DOCUMENT SECTION =
I had crossed that finish line a thousand times. Maybe more.
First of all in the weeks leading up to my first marathon attempt in Rotterdam,
then, over the last month, I dreamed about the final few strides of the
Liverpool Rock N Roll Marathon instead.
This time it happened for real. I crossed it with my head
filled with thoughts of Diane. I could feel her hand in mine and hear her voice
in my ear, encouraging me and giving me a reason to believe I could do it.
She was there the whole 26.2 miles of the city where I spent
my teenage years. I recognised many places I had not been to for decades and on
this special day they became unforgettable landmarks on the route of a journey
which began just over a year ago.
A journey that started with a promise Diane made me make.
During the years of her battle against breast cancer, she would occasionally
speak about how I would cope without her. It was never a conversation that
lasted very long as I refused to even contemplate such an empty world and talk
of death was off the table.
She was worried about my health. Typical of her spirit of generosity.
She was fighting cancer and she was worried about me. But I couldn’t talk about
it. I might have been 24 stone, suffering mobility problems with my weight and
having Type 2 diabetes, but I didn’t have cancer. How could I harp on about my
health while she was courageously fighting her life-or-death battle. What I was
suffering paled into insignificance next to her struggle.

TO DO =
(A) Write out the marathon passage from "I had crossed" to "made me make.".
(B) In the marathon passage, which health problems does the narrator say they had?
(C) Give what follows next in the marathon passage, picking up after its final sentence.

GIVEN DATA =
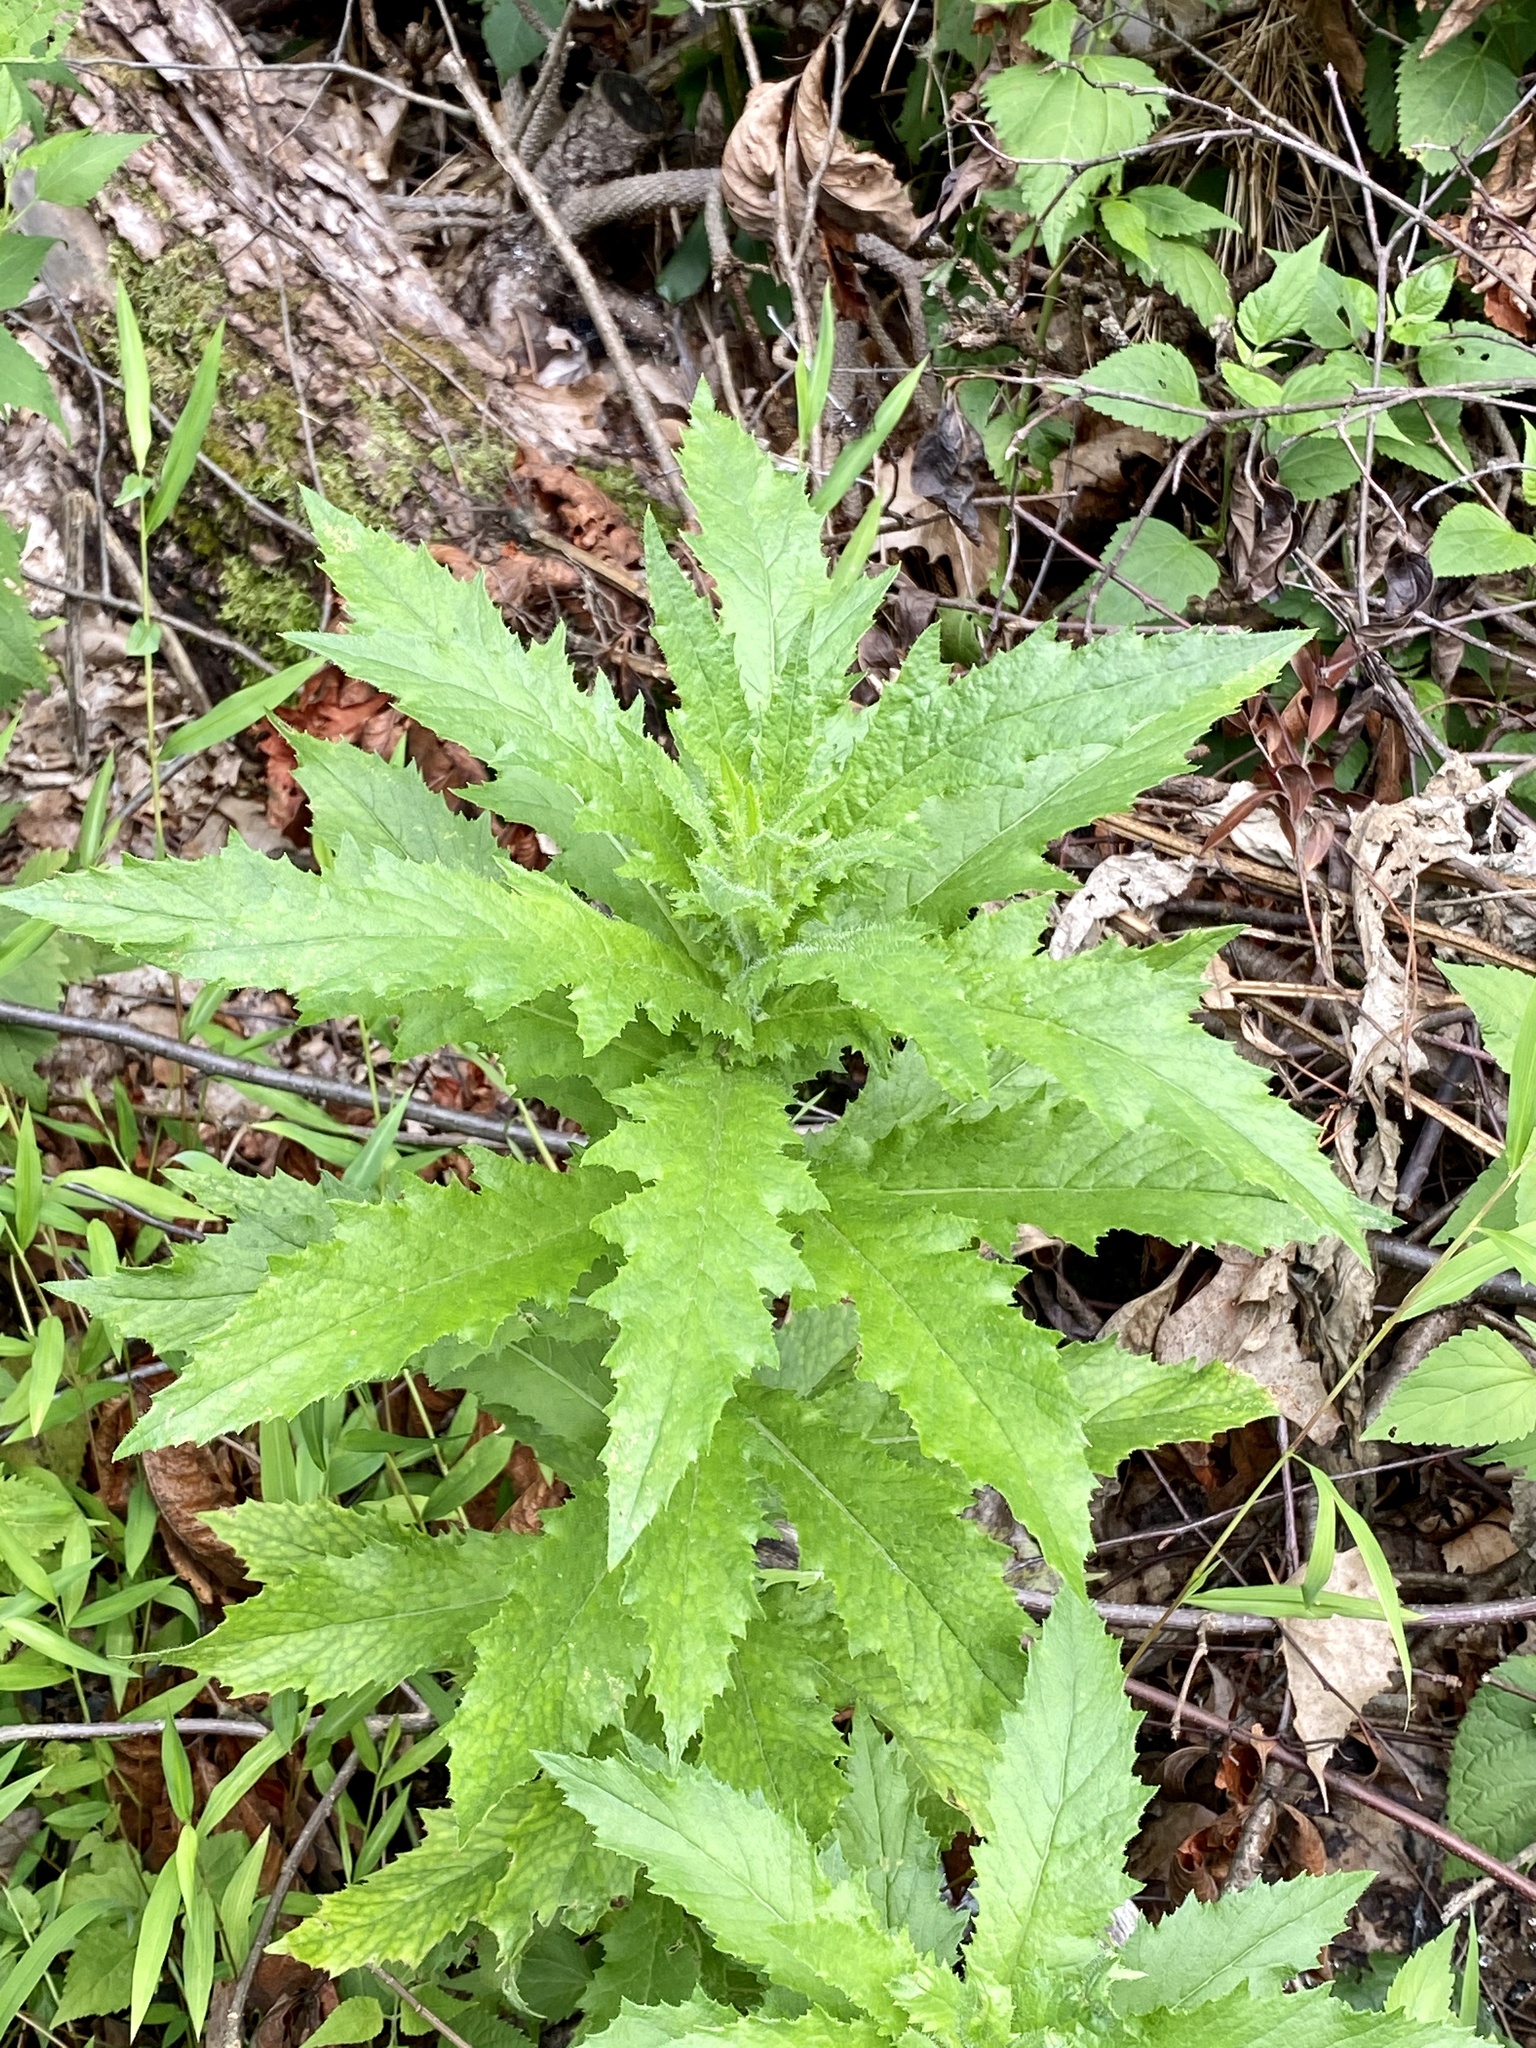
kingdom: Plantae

ANSWERS TO THE PROBLEMS =
(A)
I had crossed that finish line a thousand times. Maybe more.
First of all in the weeks leading up to my first marathon attempt in Rotterdam,
then, over the last month, I dreamed about the final few strides of the
Liverpool Rock N Roll Marathon instead.
This time it happened for real. I crossed it with my head
filled with thoughts of Diane. I could feel her hand in mine and hear her voice
in my ear, encouraging me and giving me a reason to believe I could do it.
She was there the whole 26.2 miles of the city where I spent
my teenage years. I recognised many places I had not been to for decades and on
this special day they became unforgettable landmarks on the route of a journey
which began just over a year ago.
A journey that started with a promise Diane made me make.

(B)
Weighing 24 stone
Mobility problems with their weight
Type 2 diabetes

(C)
Yet still she worried about me.
I would be fine, we would be fine, everything would be fine,
I said, once this terrible disease was driven out of our lives. Everything
would be all right, just wait and see. Then we can worry about me. Not before.
There was no need for her to worry, I told her, no need to
discuss it. She was not dying. She was not going anywhere. There would never be
a time when I was without her. There would never be a time when I had to go to
bed alone, to wake alone, to live life alone.
At least, that’s what I told myself. It’s called hope, and
it is the bedrock of the human spirit. It lives in all of us and it’s what
drives us on when times are tough.
If Diane thought I could calmly sit there and rationally,
logically, almost coldly, plan a life without her, she was wrong. I couldn’t
even imagine such an existence, a life without the woman with whom I had shared
the happiest 21 years of my life, so no, no, no. No need to discuss this
because we will be fine.
For her to be brave enough even to mention what would happen
if cancer took her life shows the kind of selfless person she was. And why she
was such an inspiration to me from the moment I first met her.
Then, in February 2013, cancer consumed her body and our
lives changed forever. But wait. Cancer didn’t win. It didn’t take her from me.
There hasn’t been a moment since then when we haven’t been together. Our
relationship is simply different now, but not less strong. She is still always
here. Just not in the way she used to be.
It was her idea for me to look up and not down, ahead and
not behind. She didn’t tell me this during those conversations about life without
her. Like I said, I couldn’t, wouldn’t sit and talk about losing her like that.
No, she told me later, after cancer thought it had won.
She told me in the unspoken way soul-mates instinctively
know what the other is thinking or wants. She didn’t tell me to go to the gym.
I just one day got the notion to. A notion she put there without me realising
at the time. From there she kept prompting me further.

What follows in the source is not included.